In the Interest of T.B.L.T.

KENNETH M. ROMINES, J.

Facts and Procedural History

On 27 April 2011, the Juvenile Office filed a petition requesting that the family court take jurisdiction over T.B.L.T., a minor child born on 6 October 2006. The juvenile officer alleged that T.B.L.T was without proper care, custody or support. The family court held a hearing on the petition on 27 June 2011, and the child’s mother, Appellant Elizabeth Lindsay (“Mother”), was present and represented by counsel.

At the hearing, the Juvenile Office presented the testimony of two witnesses — (i) Amanda Caruso, a social worker with the Children’s Division of the Department of Social Services; and (ii) Detective Roger Mauzy of the Troy Police Department. In sum, these witnesses’ testimony tended to show that Mother had been residing at her boyfriend’s house with T.B.L.T., and that the manufacture and use of methamphetamine was occurring on the premises.

Mother presented the testimony of one witness, Alice Vanmeter. In sum, Vanme-ter testified that Mother was not living with her boyfriend, and that Mother’s house was suitable for T.B.L.T.

On 27 June 2011, the family court entered a judgment that T.B.L.T was in need of protection, and it asserted jurisdiction pursuant to § 211.031.1(1).1 The court ordered that T.B.L.T. be placed in the legal and physical custody of the Children’s Division. Aggrieved, Mother now appeals.

Standard of Review

Our standard of review for decisions in juvenile proceedings is the same as for any court-tried civil case. In re *665C.A.D., 995 S.W.2d 21, 29 (Mo.App. W.D.1999). We will affirm the trial court’s judgment unless there is no substantial evidence to support it, the decision is against the weight of the evidence, or it erroneously declares or applies the law. Murphy v. Carron, 536 S.W.2d 30, 32 (Mo. banc 1976). In reviewing the sufficiency of the evidence, we consider the facts and all reasonable inferences in the light most favorable to the family court’s order. In re J.M., 328 S.W.3d 466, 470 (Mo.App. E.D.2010).

Discussion

Mother asserts two points on appeal. The first point challenges the sufficiency of the evidence to support the lower court’s exercise of jurisdiction. The second point asserts that the trial court’s judgment is invalid because it fails to comply with the “finding of fact” requirements of § 211.181.1. The second point is determinative, and we agree with Mother.
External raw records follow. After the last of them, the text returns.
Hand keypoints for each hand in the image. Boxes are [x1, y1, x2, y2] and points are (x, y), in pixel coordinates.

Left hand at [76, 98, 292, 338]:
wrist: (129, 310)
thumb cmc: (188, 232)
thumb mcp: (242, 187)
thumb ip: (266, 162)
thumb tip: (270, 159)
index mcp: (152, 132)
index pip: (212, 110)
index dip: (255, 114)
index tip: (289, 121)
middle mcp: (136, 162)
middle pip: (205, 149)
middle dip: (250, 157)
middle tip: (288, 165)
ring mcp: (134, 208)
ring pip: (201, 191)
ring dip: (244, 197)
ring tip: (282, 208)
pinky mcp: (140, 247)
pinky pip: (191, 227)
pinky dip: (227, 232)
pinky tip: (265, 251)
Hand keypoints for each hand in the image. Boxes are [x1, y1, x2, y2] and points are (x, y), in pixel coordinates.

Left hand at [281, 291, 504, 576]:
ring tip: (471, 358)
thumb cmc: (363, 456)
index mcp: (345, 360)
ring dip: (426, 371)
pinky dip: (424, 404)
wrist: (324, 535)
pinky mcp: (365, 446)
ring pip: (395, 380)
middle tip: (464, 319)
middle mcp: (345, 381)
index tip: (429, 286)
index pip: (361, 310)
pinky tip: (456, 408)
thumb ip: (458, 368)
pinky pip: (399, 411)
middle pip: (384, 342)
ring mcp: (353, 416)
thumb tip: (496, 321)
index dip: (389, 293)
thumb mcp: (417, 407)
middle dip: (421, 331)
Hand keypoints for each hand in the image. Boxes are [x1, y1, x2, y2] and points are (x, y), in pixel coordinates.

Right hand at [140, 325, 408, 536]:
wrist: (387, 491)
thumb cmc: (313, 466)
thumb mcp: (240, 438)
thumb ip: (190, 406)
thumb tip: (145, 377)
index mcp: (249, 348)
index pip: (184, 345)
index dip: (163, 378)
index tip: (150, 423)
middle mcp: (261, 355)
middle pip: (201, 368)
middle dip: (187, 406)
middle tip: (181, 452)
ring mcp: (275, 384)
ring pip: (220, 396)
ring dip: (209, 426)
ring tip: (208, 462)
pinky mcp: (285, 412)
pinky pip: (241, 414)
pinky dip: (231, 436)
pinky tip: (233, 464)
In Missouri, the juvenile court or the family court shall have exclusive, original jurisdiction in proceedings involving any child who is alleged to be in need of care and treatment because:

(a) The parents ... neglect or refuse to provide proper support, education which is required by law, medical, surgical or other care necessary for his or her well being ... [or]
(b) The child ... is otherwise without proper care, custody or support.”

§ 211.031.1(l)(a)-(b). To assert jurisdiction, the lower court must find clear and convincing evidence that the child needs care because the parent has neglected to provide the care necessary for the child’s well-being. In re J.M., 328 S.W.3d at 471. When a court finds that a child falls within the parameters of § 211.031.1(1), “the court shall so decree and make a finding of fact upon which it exercise jurisdiction over the child.” § 211.181.1 (emphasis added).

Here, the family court’s judgment provided lip-service to the statutes, but merely offered the conclusory statement that Mother “failed provide the proper care, custody and support as alleged in the petition.” Given the evidence adduced at the hearing regarding Mother’s alleged involvement with methamphetamine and the child’s exposure to such an environment, it is inexcusable that the family court did not make any findings of fact to support the exercise of jurisdiction.2 Upon remand, the lower court shall enter a judgment complying with § 211.181. Further, “the court may consider additional evidence on remand.” In re E.K., 154 S.W.3d 453, 455 (Mo.App. S.D.2005).

Because this point is determinative, and additional evidence may be received on remand, we do not address Mother’s first point regarding the sufficiency of the evidence. The case is remanded to the lower court further proceedings consistent with this opinion.

KATHIANNE KNAUP CRANE, P.J. and LAWRENCE E. MOONEY, J., concur.

. Mo.Rev.Stat. § 211.031.1(1) (2006).

. Though not raised by Mother on appeal, the lower court’s judgment is similarly insufficient with regard to the findings of facts required by § 211.181.3. See In re E.K., 154 S.W.3d 453 (Mo.App. S.D.2005) (remanding to the juvenile court to enter a judgment complying with § 211.181.3 where the original judgment lacked the requisite findings of facts as to whether the Division of Social Services had made reasonable efforts to prevent removal of the child from the home).